He was around 40 years old when he said it and he wasn't talking about smartphones - at least what we call smartphones today.

> "I have always wished for my computer to be as easy to use as my telephone; my wish has come true because I can no longer figure out how to use my telephone".

> I said that after a frustrating attempt to use a "feature-rich" telephone sometime around 1990. I'm sure the sentiment wasn't original, and probably not even the overall phrasing; someone must have thought of that before me.

https://www.stroustrup.com/quotes.html

flomo|5 months ago

He worked for AT&T at the time, right?
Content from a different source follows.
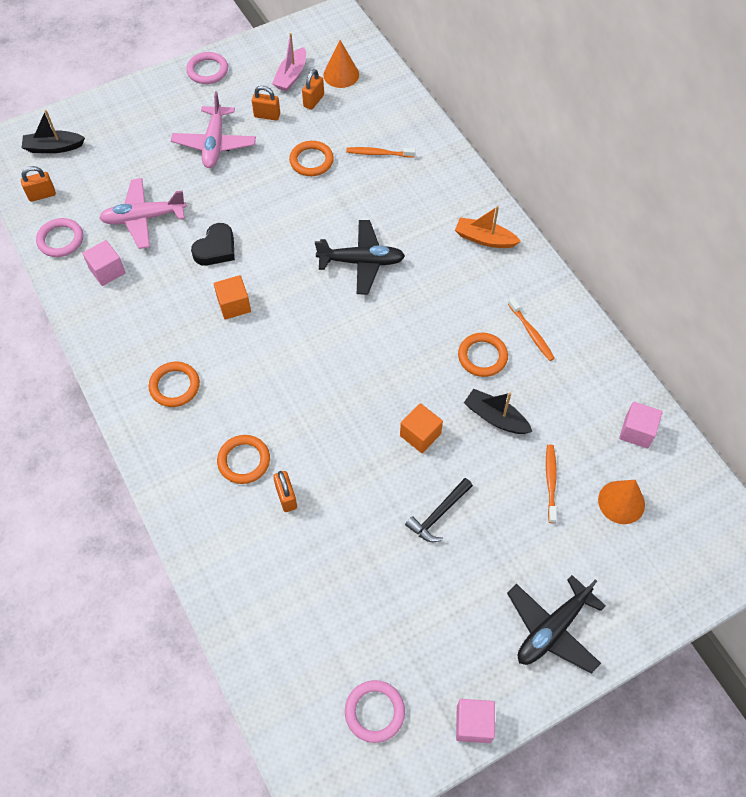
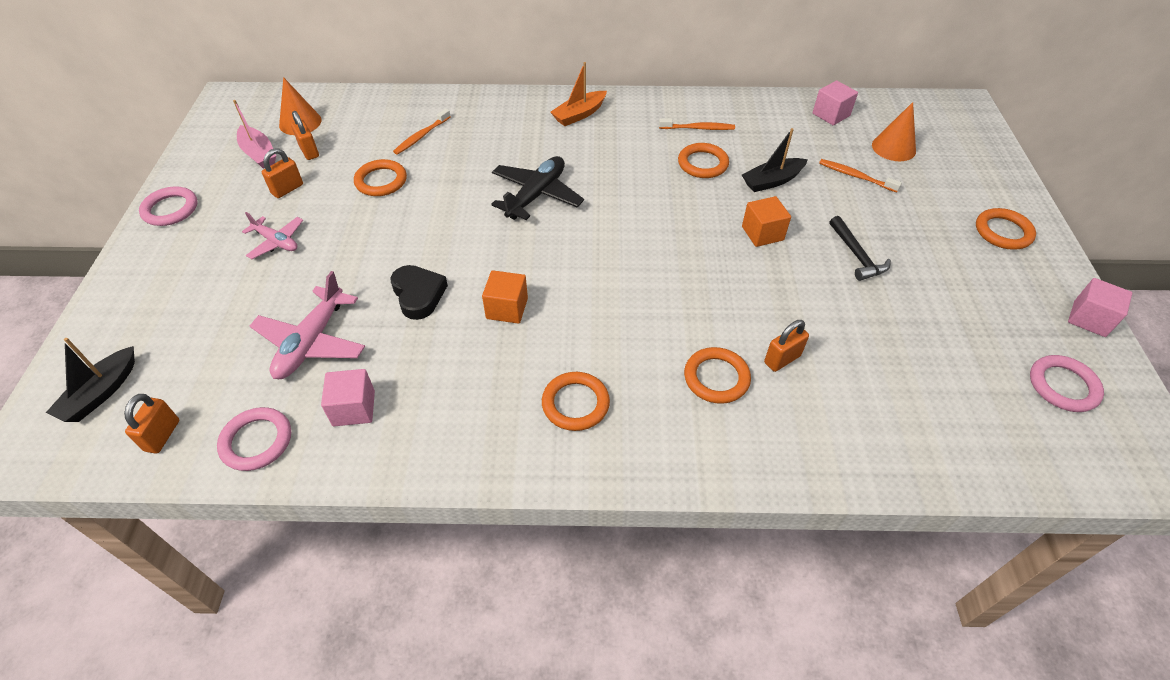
camera: 60 degrees left, 10 degrees down
pink plane [171,91,256,168] -> pink plane [242,212,303,259], size x0.62
orange padlock [273,471,297,512] -> orange padlock turned 45 degrees counterclockwise [764,320,809,372]
black plane [507,575,606,674] -> orange ring [976,208,1036,250]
Those corporate PBX systems had all sorts of crazy features which people mastered by pounding the 12 keys really fast. And he was probably on the bleeding edge of that. (In many places digital voice mail commonly predated email.)

edit to agree: obv Stroustrup in 1990 was not talking about your cell phone.

vasco|5 months ago

A lot of nerve from the guy that invented the hardest programming language to use right, and the easiest to use wrong.

epolanski|5 months ago

Even Androids are so confusing to be honest.

Just recently I wanted to change the default AI assistant from Gemini to Perplexity and after having found the option once, somehow, it took me ages to find it again.

arvinsim|4 months ago

I guess the strategy is that if you can't force behaviors on your users, obfuscate and confuse the alternatives until they follow your intended path.